Who is at risk
Congenital CMV, which occurs in 2.1 to 7.7 per 10,000 live births in the United States, is both the most common congenital infection and the leading cause of nonhereditary congenital hearing loss in children.4,5 The main reservoir of CMV in the United States is young children in day care settings, with approximately 50% of this population showing evidence of viral shedding in saliva.1 Adult populations in North America have a high prevalence of CMV IgG antibodies indicative of prior infection, with rates reaching 50% to 80%. Among seronegative individuals aged 12 to 49, the rate of seroconversion is approximately 1 in 60 annually.6 Significant racial disparities have been noted in rates of seroprevalence and seroconversion, with higher rates of infection in non-Hispanic Black and Mexican American individuals.6 Overall, the rate of new CMV infection among pregnant women in the United States is 0.7% to 4%.7
Clinical manifestations
Manifestations of infection differ depending on whether or not infection is primary or recurrent (secondary) and whether or not the host is immunocompetent or has a compromised immune system. Unique manifestations develop in the fetus.
CMV infection in children and adults. Among individuals with a normal immune response, the typical course of CMV is either no symptoms or a mononucleosis-like illness. In symptomatic patients, the most common symptoms include malaise, fever, and night sweats, and the most common associated laboratory abnormalities are elevation in liver function tests and a decreased white blood cell count, with a predominance of lymphocytes.8
Immunocompromised individuals are at risk for significant morbidity and mortality resulting from CMV. Illness may be the result of reactivation of latent infection due to decreased immune function or may be acquired as a result of treatment such as transplantation of CMV-positive organs or tissues, including bone marrow. Virtually any organ system can be affected, with potential for permanent organ damage and death. Severe systemic infection also can occur.
CMV infection in the fetus and neonate. As noted previously, fetal infection develops as a result of transplacental passage coincident with maternal infection. The risk of CMV transmission to the fetus and the severity of fetal injury vary based on gestational age at fetal infection and whether or not maternal infection is primary or secondary.

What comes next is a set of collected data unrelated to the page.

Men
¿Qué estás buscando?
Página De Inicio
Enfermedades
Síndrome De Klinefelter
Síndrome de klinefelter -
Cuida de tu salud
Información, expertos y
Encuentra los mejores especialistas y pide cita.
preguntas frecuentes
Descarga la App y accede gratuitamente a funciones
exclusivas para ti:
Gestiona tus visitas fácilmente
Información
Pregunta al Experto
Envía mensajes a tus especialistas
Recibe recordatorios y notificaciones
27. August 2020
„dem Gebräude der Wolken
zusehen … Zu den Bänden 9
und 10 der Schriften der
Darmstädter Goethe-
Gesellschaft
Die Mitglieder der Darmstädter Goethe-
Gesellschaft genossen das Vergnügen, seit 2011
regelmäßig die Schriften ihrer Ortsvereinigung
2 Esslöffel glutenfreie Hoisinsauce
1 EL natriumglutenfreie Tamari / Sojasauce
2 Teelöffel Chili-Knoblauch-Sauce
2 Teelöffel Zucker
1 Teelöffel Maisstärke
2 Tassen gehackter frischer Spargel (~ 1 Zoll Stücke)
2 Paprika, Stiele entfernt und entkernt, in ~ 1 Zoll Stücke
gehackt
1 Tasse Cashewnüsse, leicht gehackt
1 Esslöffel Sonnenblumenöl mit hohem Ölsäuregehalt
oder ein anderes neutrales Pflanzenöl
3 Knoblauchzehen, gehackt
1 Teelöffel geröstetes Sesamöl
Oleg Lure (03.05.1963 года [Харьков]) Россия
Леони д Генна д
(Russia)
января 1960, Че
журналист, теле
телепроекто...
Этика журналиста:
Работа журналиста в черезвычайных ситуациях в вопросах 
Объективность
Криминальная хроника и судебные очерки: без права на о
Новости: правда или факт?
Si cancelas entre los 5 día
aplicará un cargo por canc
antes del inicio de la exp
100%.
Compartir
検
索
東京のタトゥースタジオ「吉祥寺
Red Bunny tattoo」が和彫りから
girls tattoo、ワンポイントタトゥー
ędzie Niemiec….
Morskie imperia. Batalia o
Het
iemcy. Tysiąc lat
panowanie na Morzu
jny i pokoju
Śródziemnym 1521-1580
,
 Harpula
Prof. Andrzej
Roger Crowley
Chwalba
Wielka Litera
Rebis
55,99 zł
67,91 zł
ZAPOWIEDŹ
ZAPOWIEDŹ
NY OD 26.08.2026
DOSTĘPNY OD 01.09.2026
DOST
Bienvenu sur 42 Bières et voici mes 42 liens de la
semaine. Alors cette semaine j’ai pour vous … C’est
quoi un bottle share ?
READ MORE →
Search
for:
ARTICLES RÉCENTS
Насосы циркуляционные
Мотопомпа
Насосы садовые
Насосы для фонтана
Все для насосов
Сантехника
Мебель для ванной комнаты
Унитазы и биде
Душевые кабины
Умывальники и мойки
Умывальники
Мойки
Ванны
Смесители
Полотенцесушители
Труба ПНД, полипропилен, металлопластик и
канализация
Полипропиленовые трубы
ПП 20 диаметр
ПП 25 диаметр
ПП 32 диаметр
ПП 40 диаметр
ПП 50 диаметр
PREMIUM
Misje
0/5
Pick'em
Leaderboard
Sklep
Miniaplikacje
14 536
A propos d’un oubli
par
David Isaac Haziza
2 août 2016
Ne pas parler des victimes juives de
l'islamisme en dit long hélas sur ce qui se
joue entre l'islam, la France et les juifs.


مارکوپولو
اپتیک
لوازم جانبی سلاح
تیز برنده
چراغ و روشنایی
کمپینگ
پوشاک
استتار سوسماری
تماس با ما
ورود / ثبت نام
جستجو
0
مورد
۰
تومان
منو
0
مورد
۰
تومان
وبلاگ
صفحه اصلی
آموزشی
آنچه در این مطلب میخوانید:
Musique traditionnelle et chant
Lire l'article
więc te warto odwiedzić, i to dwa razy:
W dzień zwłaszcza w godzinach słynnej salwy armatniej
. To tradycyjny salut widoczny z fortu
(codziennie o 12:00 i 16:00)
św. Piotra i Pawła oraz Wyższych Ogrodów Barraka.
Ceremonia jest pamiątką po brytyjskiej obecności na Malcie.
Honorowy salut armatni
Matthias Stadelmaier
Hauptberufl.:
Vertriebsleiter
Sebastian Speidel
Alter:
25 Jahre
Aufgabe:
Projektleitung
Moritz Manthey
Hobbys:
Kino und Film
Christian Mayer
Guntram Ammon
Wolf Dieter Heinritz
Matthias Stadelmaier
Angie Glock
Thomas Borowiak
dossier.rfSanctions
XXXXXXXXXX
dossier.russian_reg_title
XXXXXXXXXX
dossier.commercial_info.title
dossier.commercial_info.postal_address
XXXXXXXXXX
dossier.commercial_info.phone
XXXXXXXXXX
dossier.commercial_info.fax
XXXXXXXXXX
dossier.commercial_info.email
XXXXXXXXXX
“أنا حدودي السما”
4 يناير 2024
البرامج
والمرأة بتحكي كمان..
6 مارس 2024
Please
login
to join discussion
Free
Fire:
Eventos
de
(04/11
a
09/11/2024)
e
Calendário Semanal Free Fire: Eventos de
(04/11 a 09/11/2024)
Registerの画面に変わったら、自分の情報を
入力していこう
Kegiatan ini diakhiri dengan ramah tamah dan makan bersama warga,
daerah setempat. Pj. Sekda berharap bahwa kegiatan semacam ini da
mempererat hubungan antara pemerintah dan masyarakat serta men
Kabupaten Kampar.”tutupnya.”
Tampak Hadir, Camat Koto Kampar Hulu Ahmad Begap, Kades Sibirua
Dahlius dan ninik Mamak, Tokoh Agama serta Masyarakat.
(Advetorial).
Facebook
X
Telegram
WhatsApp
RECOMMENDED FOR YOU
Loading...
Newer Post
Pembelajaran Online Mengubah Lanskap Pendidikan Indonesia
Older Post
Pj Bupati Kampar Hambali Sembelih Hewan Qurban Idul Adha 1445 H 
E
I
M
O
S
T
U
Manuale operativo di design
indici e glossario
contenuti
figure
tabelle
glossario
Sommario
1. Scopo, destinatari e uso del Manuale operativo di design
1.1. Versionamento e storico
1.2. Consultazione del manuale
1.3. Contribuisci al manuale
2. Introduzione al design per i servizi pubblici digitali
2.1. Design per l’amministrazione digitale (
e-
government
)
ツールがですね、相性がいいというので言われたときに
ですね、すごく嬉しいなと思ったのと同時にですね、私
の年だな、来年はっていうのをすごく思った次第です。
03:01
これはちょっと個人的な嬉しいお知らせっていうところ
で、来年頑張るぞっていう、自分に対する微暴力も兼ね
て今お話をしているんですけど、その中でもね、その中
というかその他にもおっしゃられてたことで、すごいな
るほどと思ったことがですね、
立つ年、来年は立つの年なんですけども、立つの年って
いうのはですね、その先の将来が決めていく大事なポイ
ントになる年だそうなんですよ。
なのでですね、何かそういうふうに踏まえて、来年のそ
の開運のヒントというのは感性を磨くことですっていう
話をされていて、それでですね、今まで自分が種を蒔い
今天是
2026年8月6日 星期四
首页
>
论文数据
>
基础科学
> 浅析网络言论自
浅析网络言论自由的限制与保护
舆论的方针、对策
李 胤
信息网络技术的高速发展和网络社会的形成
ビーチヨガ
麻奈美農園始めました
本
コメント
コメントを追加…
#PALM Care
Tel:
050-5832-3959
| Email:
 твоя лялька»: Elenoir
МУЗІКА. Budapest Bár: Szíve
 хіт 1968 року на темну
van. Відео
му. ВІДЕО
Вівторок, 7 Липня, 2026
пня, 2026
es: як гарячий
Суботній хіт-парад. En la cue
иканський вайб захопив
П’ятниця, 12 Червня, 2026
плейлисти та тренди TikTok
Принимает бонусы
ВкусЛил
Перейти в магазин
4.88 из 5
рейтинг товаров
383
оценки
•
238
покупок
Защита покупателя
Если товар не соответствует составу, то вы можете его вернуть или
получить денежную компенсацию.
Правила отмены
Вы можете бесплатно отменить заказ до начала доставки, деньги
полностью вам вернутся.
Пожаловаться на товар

In most studies, primary maternal infections are associated with higher rates of fetal infection and more severe fetal and neonatal disease manifestations.2,7,9,10 Primary infections carry an overall 30% to 40% risk of transmission to the fetus.7,11 The risk of fetal transmission is much lower with a recurrent infection and is usually less than 2%.11 Due to their greater overall incidence, secondary infections account for the majority of cases of fetal and neonatal CMV disease.7 Importantly, although secondary infections generally have been regarded as having a lower risk and lower severity of fetal and neonatal disease, several recent studies have demonstrated rates of complications similar to, and even exceeding, those of primary infections.12-15 The TABLE provides a summary of the risks of fetal transmission and symptomatic fetal infection based on trimester of pregnancy.2,11,16-18
In the fetus, CMV may affect multiple organ systems. Among sonographic and magnetic resonance imaging (MRI) findings, central nervous system (CNS) anomalies are the most common.19,20 These can include microcephaly, ventriculomegaly, and periventricular calcifications. The gastrointestinal system also is frequently affected, and findings include echogenic bowel, hepatosplenomegaly, and liver calcifications. Lastly, isolated effusions, placentomegaly, fetal growth restriction, and even frank hydrops can develop. More favorable neurologic outcomes have been demonstrated in infants with no prenatal brain imaging abnormalities.20,21 However, the role of MRI in prenatal prognosis currently is not well defined.
FIGURE 1 illustrates selected sonographic findings associated with fetal CMV infection.
About 85% to 90% of infants with congenital CMV that results from primary maternal infection have no symptoms at birth. Among the 10% to 15% of infants that do have symptoms, petechial rash, jaundice, and hepatosplenomegaly are the most common manifestations (“blueberry muffin baby”). Approximately 10% to 20% of infants in this group have evidence of chorioretinitis on ophthalmologic examination, and 50% show either microcephaly or low birth weight.22Among survivors of symptomatic congenital CMV, more than 50% have long-term neurologic morbidities that may include sensorineural hearing loss, seizures, vision impairment, and developmental disabilities. Note that even when neonates appear asymptomatic at birth (regardless of whether infection is primary or secondary), 5% may develop microcephaly and motor deficits, 10% go on to develop sensorineural hearing loss, and the overall rate of neurologic morbidity reaches 13% to 15%.12,23 Some of the observed deficits manifest at several years of age, and, currently, no models exist for prediction of outcome.